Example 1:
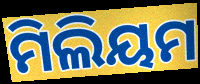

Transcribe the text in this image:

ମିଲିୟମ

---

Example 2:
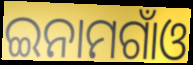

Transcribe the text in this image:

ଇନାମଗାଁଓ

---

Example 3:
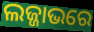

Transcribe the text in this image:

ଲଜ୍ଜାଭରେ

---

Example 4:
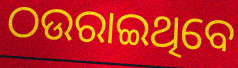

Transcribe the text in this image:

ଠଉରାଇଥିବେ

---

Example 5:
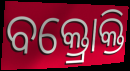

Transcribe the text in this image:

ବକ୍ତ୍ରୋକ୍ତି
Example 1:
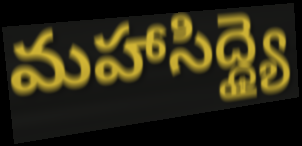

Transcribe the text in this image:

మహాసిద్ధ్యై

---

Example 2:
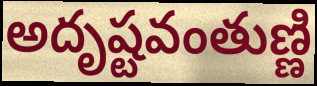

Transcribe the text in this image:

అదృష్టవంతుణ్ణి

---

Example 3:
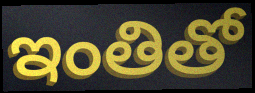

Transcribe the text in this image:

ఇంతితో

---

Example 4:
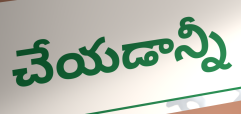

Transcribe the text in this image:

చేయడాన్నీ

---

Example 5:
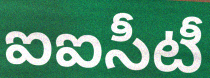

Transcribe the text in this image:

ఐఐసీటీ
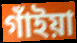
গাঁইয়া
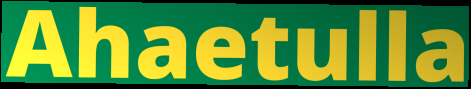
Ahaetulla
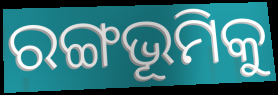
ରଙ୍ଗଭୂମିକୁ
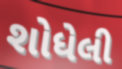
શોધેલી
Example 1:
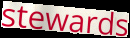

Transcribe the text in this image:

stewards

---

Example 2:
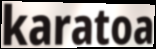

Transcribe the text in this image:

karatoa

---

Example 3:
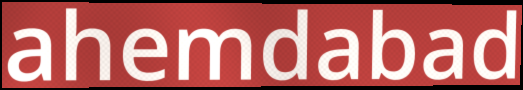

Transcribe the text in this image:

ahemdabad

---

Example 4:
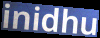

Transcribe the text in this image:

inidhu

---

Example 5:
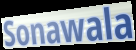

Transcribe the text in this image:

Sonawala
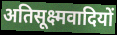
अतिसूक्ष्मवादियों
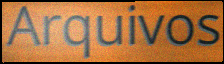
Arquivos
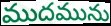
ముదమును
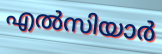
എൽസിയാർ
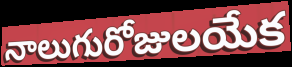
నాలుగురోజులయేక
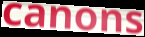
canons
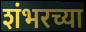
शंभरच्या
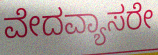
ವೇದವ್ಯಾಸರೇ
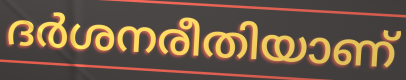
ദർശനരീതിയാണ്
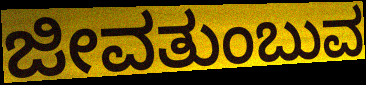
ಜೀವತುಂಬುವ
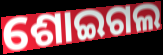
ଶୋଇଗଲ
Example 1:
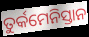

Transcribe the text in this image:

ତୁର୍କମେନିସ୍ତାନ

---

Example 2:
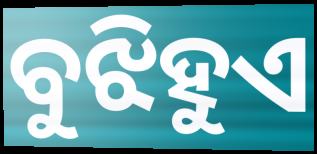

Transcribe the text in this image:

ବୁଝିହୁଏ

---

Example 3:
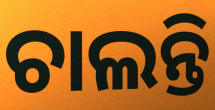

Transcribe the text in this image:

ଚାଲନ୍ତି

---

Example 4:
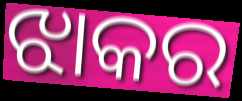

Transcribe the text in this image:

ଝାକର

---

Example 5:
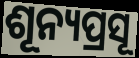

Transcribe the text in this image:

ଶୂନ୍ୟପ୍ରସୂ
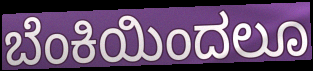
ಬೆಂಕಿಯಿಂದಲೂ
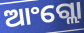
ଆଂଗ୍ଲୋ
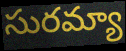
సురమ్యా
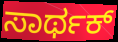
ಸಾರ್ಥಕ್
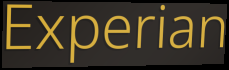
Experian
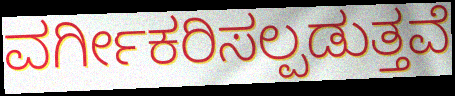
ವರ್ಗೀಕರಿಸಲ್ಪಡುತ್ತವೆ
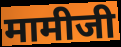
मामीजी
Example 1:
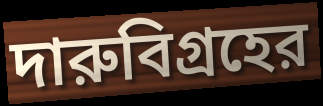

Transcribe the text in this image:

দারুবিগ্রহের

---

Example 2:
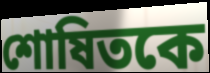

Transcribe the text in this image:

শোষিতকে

------------------------------------

▶ **WHAT THE EXERCISE ASKS**
Print the data word for word from its first line through the line containing "మహాసిద్ధ్యై", including both of those lines, and leave out the pictures.

▶ **EXERCISE SOLUTION**
Example 1:

Transcribe the text in this image:

ମିଲିୟମ

---

Example 2:

Transcribe the text in this image:

ଇନାମଗାଁଓ

---

Example 3:

Transcribe the text in this image:

ଲଜ୍ଜାଭରେ

---

Example 4:

Transcribe the text in this image:

ଠଉରାଇଥିବେ

---

Example 5:

Transcribe the text in this image:

ବକ୍ତ୍ରୋକ୍ତି
Example 1:

Transcribe the text in this image:

మహాసిద్ధ్యై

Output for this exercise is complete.